Task directions: Can you convert the listing lines into a Markdown table with the columns Row and Line, numbering each row and leaving out blank lines? Start with the line containing "Популярные статьи" and go on through the line containing "комплектации составляет XXXX рублей.", both included.

━━━ Data shown

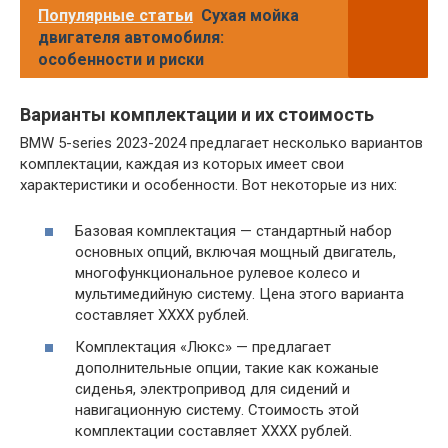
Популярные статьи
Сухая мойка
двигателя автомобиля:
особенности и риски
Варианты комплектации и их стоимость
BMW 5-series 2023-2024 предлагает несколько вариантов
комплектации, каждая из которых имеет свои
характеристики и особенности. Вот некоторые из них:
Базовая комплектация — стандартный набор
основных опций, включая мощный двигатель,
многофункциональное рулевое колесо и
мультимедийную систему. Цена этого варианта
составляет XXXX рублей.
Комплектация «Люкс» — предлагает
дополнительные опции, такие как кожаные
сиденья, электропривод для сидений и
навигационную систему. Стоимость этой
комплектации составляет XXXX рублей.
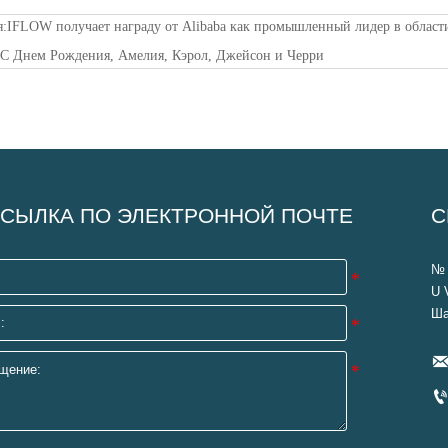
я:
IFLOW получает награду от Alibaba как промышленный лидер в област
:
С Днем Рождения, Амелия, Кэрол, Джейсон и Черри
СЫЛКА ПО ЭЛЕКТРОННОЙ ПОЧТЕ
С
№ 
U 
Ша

━━━━━━
━━━ Data shown

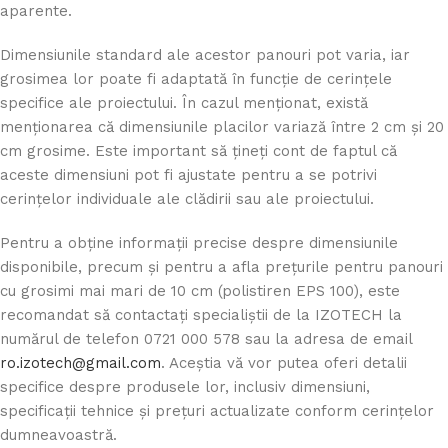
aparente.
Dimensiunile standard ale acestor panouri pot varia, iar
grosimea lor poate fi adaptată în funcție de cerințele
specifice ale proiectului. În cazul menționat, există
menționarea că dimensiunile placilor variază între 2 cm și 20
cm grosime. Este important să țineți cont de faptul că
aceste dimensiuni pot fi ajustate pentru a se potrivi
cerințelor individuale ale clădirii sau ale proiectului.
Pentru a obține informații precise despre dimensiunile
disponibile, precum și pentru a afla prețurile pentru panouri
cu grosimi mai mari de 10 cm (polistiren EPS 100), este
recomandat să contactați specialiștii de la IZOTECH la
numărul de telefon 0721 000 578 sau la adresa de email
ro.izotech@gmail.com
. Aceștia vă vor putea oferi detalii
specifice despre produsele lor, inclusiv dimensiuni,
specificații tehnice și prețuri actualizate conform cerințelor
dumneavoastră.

━━━━━━

Task response:
| Row | Line |
|---|---|
| 1 | Популярные статьи |
| 2 | Сухая мойка |
| 3 | двигателя автомобиля: |
| 4 | особенности и риски |
| 5 | Варианты комплектации и их стоимость |
| 6 | BMW 5-series 2023-2024 предлагает несколько вариантов |
| 7 | комплектации, каждая из которых имеет свои |
| 8 | характеристики и особенности. Вот некоторые из них: |
| 9 | Базовая комплектация — стандартный набор |
| 10 | основных опций, включая мощный двигатель, |
| 11 | многофункциональное рулевое колесо и |
| 12 | мультимедийную систему. Цена этого варианта |
| 13 | составляет XXXX рублей. |
| 14 | Комплектация «Люкс» — предлагает |
| 15 | дополнительные опции, такие как кожаные |
| 16 | сиденья, электропривод для сидений и |
| 17 | навигационную систему. Стоимость этой |
| 18 | комплектации составляет XXXX рублей. |